Zu prüfender Text:

Kurz: Die Effizienzdividende fällt sicher bei den Anbietern an – KMU profitieren dann, wenn Transparenz und echte Marktabdeckung gewährleistet sind und Beratung nicht der Automatisierung geopfert wird.

Journalistische Einordnung

Digitale Gewerbeversicherungen sind kein Neuland – neu ist die Tiefe der technischen Verzahnung. Das kann Friktionen im Abschluss abbauen, birgt aber typische Spannungsfelder:

  • Auswahlbias: „Vergleich“ ist nur so gut wie die einbezogenen Anbieter/Tarife. Welche Gesellschaften sind mit voller Tarifierung vertreten – und wer nur mit Datenblättern?
  • Beratungsqualität: KMU-Risiken sind heterogen. Wie stellt die Strecke sicher, dass branchenspezifische Besonderheiten (z. B. Sublimits, Obliegenheiten, Klauseln) nicht untergehen?

Vorliegende Daten:

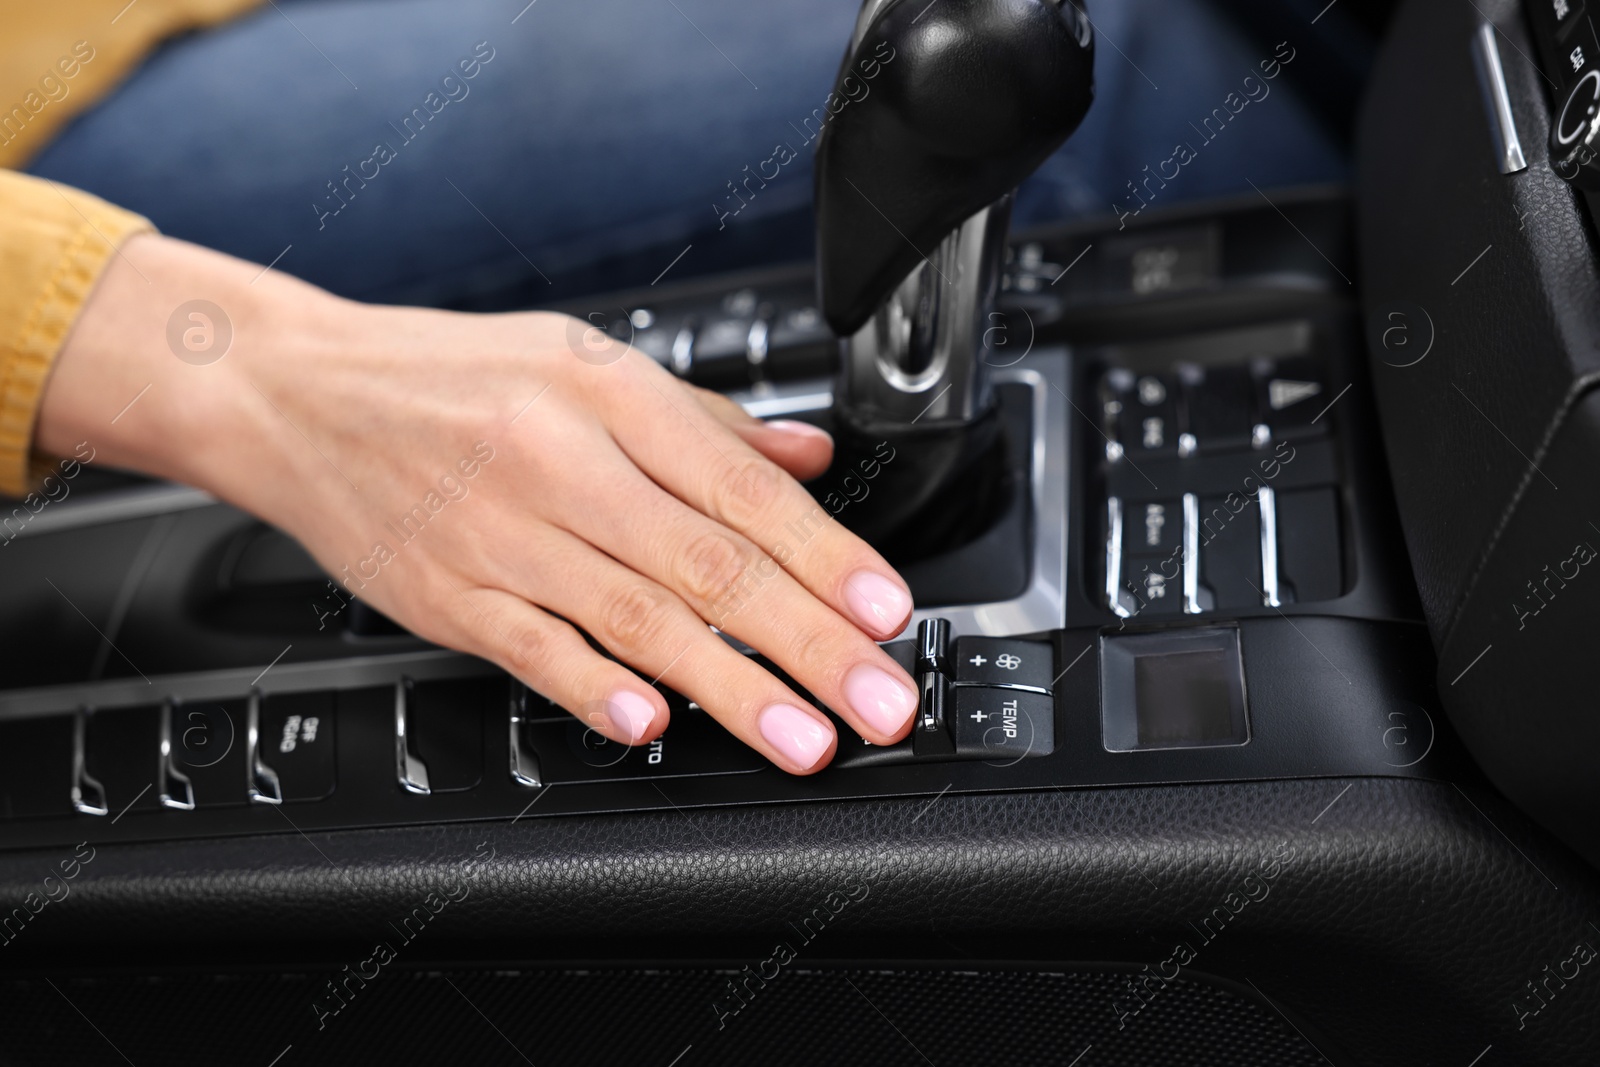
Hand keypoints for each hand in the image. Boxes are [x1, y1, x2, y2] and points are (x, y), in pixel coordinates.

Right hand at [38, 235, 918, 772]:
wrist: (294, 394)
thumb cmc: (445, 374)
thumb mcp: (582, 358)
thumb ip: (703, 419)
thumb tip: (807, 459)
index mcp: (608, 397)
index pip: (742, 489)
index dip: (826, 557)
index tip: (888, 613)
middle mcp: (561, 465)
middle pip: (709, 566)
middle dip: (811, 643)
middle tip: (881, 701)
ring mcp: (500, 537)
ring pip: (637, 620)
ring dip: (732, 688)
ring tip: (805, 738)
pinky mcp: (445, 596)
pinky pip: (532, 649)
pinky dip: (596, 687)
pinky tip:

Zu lösende Aufgaben:
#1 Bei wem fällt laut dem Text über digitale Gewerbeversicherungen die Effizienzdividende sicher an?
#2 Stimmen diese Aussagen mit dem Text über digitale Gewerbeversicherungen überein? Antworte jeweils mit Ja oder Nein und zitiere die entscheidenden Worte. (a) KMU profitieren in jedem Fall von der Effizienzdividende. (b) Digitale Gewerbeversicherungen sind etwas völlig Neues. (c) Die Risiken von KMU sind unterschiedlich.
#3 Setze den Text über digitale Gewerbeversicherungen nach seinem letzten Satz fort.
Die Daten sind eigenständiges Material und haben mit dem Text nichts zu tun.

Antworten je Aufgabe:
#1 Bei den Anbietern.

#2
(a) Nein: „KMU profitieren dann, wenn Transparenz und echte Marktabdeckung gewährleistet sind und Beratung nicht der Automatisierung geopfert wird.“
(b) Nein: „Digitale Gewerbeversicherungen sind kein Neuland“
(c) Ja: „KMU-Risiken sind heterogen.“

#3
  • Datensouveränität: Welche Antrags-/Nutzungsdaten fließen an wen, auf welcher Rechtsgrundlage – und zu welchem Zweck (Scoring, Cross-Selling)?
  • Lock-in-Risiko: Wenn Prozesse und Historien an eine Plattform gebunden sind: Gibt es Export/Wechselpfade ohne Reibungsverlust?
  • Schadenfall-Realität: Digitale Geschwindigkeit am Anfang sagt wenig über Regulierungstempo und -fairness aus. Wie sehen SLAs und Eskalationspfade aus?

Konkreter Nutzen für KMU – unter welchen Bedingungen?

  • Kosten & Deckung schlagen „nur Tempo“: Relevant ist, ob die Plattform wirklich bessere Konditionen/Deckungen zugänglich macht – nicht nur schnellere Anträge.
  • Transparente Vergleichsbasis: Sichtbar machen, wer mit welchen Klauseln im Vergleich steht; Filter für Sublimits, Selbstbehalte, Erweiterungen (z. B. Allgefahren, Elementar, Cyber-Bausteine).
  • Beratung on demand: Ein dokumentiertes Beratungsgespräch (digital/telefonisch) reduziert Falschdeklarationen – und späteren Streit über Obliegenheiten.
  • Saubere Datenräume: DSGVO-konforme Verarbeitung, klare Lösch-/Exportpfade, kein verstecktes Profiling ohne Opt-in.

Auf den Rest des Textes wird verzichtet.